O presidente do Tribunal Superior Eleitoral, Kassio Nunes Marques, foi sorteado como relator de ações envolvendo Flávio Bolsonaro e o filme Dark Horse. Os casos tratam de financiamento e propaganda eleitoral relacionados ao pré-candidato e ao longa.
Os processos foram distribuídos a Nunes Marques pelo sistema de sorteio do TSE. Em maio, o presidente havia definido que ele e mais dois ministros — André Mendonça e Estela Aranha — ficariam responsáveis por ações ligadas à propaganda eleitoral.
A primeira ação envolve o Partido Liberal (PL) e uma pesquisa do AtlasIntel. O PL sustenta que o questionário poderia influenciar a avaliação de Flávio ao reproduzir áudio de negociação com o ex-dono do Banco Master sobre envio de recursos para o filme. O AtlasIntel nega irregularidades.

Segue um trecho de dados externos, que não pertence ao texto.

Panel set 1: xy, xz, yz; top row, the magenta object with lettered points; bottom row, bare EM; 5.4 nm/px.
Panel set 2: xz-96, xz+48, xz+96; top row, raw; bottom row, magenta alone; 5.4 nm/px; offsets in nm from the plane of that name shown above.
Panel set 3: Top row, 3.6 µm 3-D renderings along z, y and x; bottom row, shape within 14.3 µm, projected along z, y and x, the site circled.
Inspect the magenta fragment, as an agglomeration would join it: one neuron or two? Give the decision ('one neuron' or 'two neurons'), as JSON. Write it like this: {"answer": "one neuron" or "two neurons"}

A segunda ação foi movida pelo deputado Rogério Correia (PT-MG) e pelo grupo Prerrogativas. Eles requerem a proibição da circulação do filme sobre Jair Bolsonaro no Brasil, alegando potencial efeito de propaganda eleitoral pró bolsonarista.
A terceira ação, apresentada pelo deputado Arlindo Chinaglia (PT-SP), apura possível abuso de poder econômico relacionado aos recursos e à produção do filme Dark Horse. O foco é esclarecer a influência financeira no projeto.